Crypto ransomware is designed to encrypt data stored on the computer, making the data useless unless the user obtains the key to decrypt it. A message details the ransom, which is typically paid in digital currencies such as bitcoin. Locker ransomware locks the computer or device’s interface — save for the ability to interact with the hacker — and demands money to restore it.

“Typically, your bad guys or subjects are going to be overseas most likely,” says Chad Knapp, a special agent at the FBI office in Oklahoma City. “… As criminals, they are in the upper echelon of sophistication.

“They are developing malware that is good at covering its tracks. They are setting up what we call a command and control system that literally stretches across the globe.”

Although the FBI in Oklahoma City has not worked a ransomware case, it has assisted other offices, he says.

“They know where to hit because they are doing their reconnaissance,” says Knapp, adding that he knows of hackers who have asked for sums up to $50,000 nationally and $10,000 in the state. “And the ransoms are higher.”

In February, Hollywood Presbyterian Medical Center in Los Angeles paid $17,000 in bitcoin to a hacker who assumed control of the hospital’s computer systems and demanded payment to restore them. It forced staffers and physicians to use fax machines and paper charts for 10 days. That same month, administrators at the Horry County school district in South Carolina forked over $8,500 in bitcoin to remove a ransomware virus that had affected its servers.

Closer to home, Moore High School was hamstrung by ransomware in September. A hacker shut down its computer system in the entire district, preventing access to any files and asking for money.

“It could have been a dollar; it could have been $30,000,” says Moore Public Schools Director of Technology Jun Kim, who couldn’t recall the ransom request. “It could have been $3 million. I wouldn’t have paid it.”

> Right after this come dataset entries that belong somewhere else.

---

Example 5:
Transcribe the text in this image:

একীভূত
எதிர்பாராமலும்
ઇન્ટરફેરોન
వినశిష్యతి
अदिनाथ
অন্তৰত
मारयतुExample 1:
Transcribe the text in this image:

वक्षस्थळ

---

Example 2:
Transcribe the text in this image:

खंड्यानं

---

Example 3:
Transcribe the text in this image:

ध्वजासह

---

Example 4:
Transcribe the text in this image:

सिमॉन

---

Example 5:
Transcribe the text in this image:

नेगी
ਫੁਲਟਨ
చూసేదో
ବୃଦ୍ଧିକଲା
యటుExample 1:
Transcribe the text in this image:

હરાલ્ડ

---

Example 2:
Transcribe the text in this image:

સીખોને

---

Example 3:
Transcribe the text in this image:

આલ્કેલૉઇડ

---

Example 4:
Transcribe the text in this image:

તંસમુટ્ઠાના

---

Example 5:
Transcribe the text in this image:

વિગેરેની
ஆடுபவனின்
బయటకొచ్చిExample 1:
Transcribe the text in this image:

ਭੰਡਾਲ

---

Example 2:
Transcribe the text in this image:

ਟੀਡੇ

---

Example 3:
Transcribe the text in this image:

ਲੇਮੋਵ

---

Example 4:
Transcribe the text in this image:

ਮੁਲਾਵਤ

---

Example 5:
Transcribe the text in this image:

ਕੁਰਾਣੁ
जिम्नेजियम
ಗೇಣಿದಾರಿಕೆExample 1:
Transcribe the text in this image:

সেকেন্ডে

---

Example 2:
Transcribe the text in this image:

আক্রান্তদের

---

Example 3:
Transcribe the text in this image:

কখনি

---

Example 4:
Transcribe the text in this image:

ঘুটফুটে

The district wiped its system and had good backup, Kim says. The school also consulted with a vendor, which did a full scan and analysis of the system to look for vulnerabilities.

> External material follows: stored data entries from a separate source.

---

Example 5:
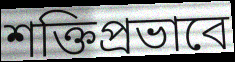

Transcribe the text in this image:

শক্তিপ্রভাবে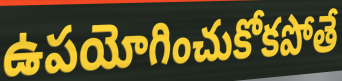
ఉపయోగించుకోకపోతే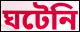
ঘটেনিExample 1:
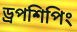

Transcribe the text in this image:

ড্রপশিপিং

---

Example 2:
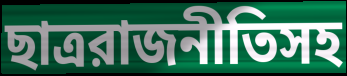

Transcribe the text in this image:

ছাত্ররাজনীতিসহ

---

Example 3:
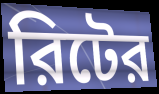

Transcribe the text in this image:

রিটের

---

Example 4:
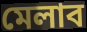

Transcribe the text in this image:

মেলাব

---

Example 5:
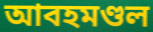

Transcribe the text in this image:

আবহমণ্ডলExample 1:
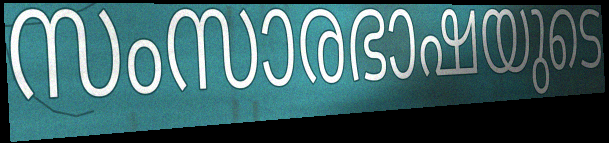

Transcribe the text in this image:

സംസാരഭാഷയുടെ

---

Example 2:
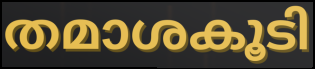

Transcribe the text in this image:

തമാശകൂടി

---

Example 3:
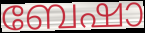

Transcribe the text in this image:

ബേഷാ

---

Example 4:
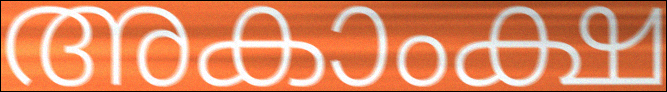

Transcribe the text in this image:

അകാംക്ഷ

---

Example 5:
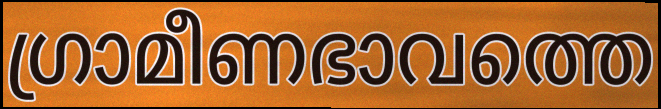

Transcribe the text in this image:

ഗ്രാമീണഭാവത്തെ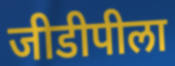
जीडीपीला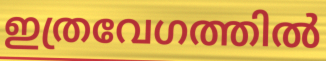
ഇത്രവേഗത്തിൽ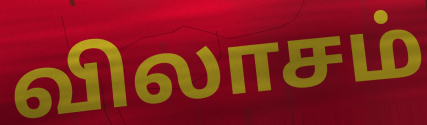
விலாசம்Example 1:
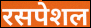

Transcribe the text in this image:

रसपेशल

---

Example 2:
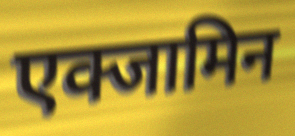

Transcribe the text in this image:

एक्जामिन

“We made some minor adjustments because our team already had good protocols in place,” he says. “But even with all the software patches and everything you can do, there are going to be some of those things that pop up. If national banks and government agencies can’t block them, I don’t know how much more a school district can do.”

Hale, who holds the Tandy Endowed Chair in bioinformatics and computational biology at TU, says prevention and education are the consumer’s best friends when fighting ransomware.

He recommends performing air-gapped backups, a security measure that involves isolating a computer or network and preventing it from establishing an external connection. He also urges vigilance when clicking on a link or an attachment.

“Be suspicious,” Hale says.

But he warns that ransomware has staying power — the first public case was in 1989 — and is likely to linger.

“The idea has been around a while,” he said. “I suspect organized crime is finding it to be low-hanging fruit. It’s one thing to try to attack Citibank, where the defenses are there and they have mature information and a security program and so forth. Maybe someone would try to do that and get several billion dollars out of a traditional hack attack.

“Or I could attack 20,000 individuals or small companies who I know don’t have security in place and don’t have backup procedures, and I could $500 each from them and I could come up with a pretty good payday without worrying about either getting caught or lack of success. We’re seeing it as a definite up trend. What’s interesting is that it’s crossing multiple sectors now. The way our cars are computerized, the next ransomware attack may be in that area. …‘You want to start your car? Pay me $300.’ We’re headed that way.”